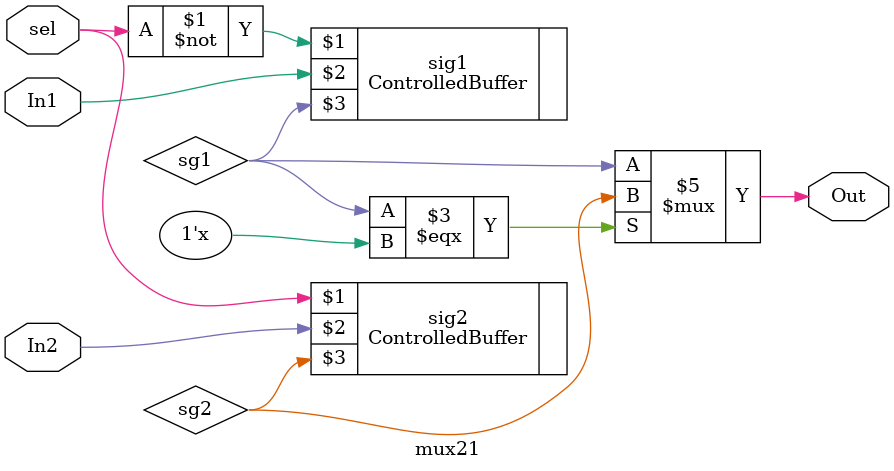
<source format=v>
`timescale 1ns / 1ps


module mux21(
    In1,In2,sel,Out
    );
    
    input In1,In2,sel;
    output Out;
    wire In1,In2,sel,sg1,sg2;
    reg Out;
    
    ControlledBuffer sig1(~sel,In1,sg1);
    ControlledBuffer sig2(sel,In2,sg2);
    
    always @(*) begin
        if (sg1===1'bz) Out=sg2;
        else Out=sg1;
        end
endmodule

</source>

========

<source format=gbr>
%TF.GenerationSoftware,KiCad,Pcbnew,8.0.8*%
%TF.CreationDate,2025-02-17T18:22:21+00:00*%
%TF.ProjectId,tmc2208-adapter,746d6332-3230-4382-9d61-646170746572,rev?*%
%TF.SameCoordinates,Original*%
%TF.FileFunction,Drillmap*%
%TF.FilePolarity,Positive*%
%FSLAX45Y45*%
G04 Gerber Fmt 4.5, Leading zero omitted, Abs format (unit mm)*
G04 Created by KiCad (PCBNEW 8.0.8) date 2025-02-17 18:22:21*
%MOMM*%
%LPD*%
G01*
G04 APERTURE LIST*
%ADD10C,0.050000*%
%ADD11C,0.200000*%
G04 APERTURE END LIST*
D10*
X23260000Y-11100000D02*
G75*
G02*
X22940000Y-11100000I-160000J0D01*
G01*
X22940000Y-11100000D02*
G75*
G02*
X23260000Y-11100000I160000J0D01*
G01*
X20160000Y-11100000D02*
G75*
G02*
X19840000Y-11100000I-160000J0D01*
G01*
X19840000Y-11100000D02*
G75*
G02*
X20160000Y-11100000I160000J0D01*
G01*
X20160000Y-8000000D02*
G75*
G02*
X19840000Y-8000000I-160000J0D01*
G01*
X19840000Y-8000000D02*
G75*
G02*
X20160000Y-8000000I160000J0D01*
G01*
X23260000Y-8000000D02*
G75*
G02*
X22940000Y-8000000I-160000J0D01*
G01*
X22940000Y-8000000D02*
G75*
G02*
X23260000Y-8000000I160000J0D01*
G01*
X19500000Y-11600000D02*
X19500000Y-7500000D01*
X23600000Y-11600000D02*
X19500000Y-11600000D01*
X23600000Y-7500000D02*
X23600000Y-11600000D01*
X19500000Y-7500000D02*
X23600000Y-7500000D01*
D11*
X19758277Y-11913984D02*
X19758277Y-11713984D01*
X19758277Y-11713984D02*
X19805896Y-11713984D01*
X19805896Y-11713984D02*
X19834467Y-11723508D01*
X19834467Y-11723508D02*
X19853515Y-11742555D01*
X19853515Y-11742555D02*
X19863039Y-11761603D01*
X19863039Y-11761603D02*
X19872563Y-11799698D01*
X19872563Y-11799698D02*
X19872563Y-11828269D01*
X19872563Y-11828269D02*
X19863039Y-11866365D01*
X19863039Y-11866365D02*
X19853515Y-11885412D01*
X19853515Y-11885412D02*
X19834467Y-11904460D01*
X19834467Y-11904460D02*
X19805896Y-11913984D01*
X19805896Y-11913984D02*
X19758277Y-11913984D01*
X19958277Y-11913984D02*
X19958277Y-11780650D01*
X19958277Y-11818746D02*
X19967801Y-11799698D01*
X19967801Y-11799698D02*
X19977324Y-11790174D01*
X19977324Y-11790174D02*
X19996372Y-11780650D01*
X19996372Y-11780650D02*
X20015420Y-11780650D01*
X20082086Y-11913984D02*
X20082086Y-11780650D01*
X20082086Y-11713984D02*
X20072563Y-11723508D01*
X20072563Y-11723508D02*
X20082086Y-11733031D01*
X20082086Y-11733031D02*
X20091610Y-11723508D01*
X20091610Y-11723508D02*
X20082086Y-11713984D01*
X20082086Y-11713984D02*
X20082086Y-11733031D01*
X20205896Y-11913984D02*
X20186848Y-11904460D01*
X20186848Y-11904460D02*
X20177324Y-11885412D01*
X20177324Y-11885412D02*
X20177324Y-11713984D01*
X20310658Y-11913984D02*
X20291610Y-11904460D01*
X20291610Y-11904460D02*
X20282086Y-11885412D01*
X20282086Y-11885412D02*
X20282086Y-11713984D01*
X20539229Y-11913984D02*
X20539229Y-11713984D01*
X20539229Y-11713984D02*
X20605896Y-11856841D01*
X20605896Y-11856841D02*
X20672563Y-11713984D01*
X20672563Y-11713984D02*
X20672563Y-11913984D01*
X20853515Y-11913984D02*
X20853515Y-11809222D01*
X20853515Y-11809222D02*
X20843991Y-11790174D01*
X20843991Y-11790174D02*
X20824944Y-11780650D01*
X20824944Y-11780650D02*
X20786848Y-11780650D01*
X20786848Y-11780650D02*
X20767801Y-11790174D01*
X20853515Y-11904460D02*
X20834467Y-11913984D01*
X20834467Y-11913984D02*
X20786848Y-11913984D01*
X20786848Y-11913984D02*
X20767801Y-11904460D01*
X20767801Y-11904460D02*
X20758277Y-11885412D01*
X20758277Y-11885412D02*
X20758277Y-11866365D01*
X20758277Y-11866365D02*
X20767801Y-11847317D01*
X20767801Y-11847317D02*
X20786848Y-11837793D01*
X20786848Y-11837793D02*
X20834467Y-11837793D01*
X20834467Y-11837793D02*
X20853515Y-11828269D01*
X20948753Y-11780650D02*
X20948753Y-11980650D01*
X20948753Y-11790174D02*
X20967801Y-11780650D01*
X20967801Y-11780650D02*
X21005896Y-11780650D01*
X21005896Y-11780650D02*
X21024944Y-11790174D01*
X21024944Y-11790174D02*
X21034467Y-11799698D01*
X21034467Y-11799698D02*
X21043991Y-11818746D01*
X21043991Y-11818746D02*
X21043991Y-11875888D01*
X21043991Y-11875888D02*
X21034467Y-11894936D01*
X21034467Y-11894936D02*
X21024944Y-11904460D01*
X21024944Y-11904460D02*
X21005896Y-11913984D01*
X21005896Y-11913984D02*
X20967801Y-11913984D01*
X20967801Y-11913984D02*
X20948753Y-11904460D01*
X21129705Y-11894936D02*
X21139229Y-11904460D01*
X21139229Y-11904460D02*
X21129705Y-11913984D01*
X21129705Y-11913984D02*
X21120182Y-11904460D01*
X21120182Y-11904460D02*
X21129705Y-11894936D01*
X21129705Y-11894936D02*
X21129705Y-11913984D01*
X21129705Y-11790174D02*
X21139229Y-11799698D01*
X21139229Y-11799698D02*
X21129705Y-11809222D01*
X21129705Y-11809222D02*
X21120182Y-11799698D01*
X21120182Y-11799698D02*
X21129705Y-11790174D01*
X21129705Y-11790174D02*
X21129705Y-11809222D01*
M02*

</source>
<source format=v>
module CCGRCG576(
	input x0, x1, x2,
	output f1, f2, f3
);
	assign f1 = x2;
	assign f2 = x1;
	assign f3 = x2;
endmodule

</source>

========

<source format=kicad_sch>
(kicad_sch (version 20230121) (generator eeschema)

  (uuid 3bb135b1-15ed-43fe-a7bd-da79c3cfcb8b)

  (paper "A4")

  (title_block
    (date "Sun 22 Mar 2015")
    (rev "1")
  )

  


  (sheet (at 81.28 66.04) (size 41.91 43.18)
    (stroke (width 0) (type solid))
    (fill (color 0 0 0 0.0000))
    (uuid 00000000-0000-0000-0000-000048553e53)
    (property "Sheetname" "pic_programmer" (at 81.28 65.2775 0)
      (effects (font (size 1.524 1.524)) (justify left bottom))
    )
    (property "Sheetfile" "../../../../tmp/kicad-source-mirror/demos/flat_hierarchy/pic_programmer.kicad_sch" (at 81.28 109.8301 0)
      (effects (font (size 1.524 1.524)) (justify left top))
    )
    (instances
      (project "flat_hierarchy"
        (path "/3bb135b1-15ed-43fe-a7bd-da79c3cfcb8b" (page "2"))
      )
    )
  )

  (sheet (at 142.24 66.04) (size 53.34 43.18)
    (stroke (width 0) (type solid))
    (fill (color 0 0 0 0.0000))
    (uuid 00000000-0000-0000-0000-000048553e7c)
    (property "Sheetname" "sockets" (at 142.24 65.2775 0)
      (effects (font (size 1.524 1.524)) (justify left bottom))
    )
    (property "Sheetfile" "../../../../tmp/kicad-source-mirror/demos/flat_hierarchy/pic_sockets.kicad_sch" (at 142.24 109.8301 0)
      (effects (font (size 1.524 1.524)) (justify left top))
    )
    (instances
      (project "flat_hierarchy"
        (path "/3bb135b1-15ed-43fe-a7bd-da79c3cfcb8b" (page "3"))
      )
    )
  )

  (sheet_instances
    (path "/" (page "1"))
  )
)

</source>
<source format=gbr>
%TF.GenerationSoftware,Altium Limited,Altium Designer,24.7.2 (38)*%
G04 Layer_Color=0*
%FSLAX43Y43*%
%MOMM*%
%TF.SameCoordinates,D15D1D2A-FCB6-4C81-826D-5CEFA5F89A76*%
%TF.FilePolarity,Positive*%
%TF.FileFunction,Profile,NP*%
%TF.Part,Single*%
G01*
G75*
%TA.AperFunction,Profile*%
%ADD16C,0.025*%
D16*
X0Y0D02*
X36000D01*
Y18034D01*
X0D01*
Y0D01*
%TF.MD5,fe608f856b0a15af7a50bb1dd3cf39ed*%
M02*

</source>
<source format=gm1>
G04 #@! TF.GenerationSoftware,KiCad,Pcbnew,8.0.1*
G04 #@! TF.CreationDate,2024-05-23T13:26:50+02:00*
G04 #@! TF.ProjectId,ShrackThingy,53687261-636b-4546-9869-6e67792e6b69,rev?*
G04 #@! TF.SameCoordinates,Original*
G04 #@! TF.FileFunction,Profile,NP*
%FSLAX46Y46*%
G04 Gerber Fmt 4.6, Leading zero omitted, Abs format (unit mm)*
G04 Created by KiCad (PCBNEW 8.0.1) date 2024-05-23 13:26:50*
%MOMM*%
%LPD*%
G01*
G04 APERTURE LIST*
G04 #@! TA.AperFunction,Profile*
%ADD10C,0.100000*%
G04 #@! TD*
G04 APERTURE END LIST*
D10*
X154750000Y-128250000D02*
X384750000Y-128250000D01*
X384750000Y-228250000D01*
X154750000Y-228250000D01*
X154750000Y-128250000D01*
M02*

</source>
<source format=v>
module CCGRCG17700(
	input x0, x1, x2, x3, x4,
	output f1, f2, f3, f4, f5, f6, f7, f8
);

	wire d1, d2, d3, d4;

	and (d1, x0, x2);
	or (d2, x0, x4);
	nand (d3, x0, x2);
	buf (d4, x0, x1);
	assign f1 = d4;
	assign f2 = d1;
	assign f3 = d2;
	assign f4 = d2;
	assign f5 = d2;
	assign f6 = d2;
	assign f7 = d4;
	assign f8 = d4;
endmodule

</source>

========

From the records above, copy only the lines starting with the line that holds "X20948753Y-11790174D02*" and going on through the line that holds "X21024944Y-11904460D02*", exactly as written.

* [Answer section]:
X20948753Y-11790174D02*
X20967801Y-11780650D01*
X20967801Y-11780650D02*
X21005896Y-11780650D01*
X21005896Y-11780650D02*
X21024944Y-11790174D01*
X21024944Y-11790174D02*
X21034467Y-11799698D01*
X21034467Y-11799698D02*
X21043991Y-11818746D01*
X21043991Y-11818746D02*
X21043991Y-11875888D01*
X21043991Y-11875888D02*
X21034467Y-11894936D01*
X21034467Y-11894936D02*
X21024944Y-11904460D01*
X21024944Y-11904460D02*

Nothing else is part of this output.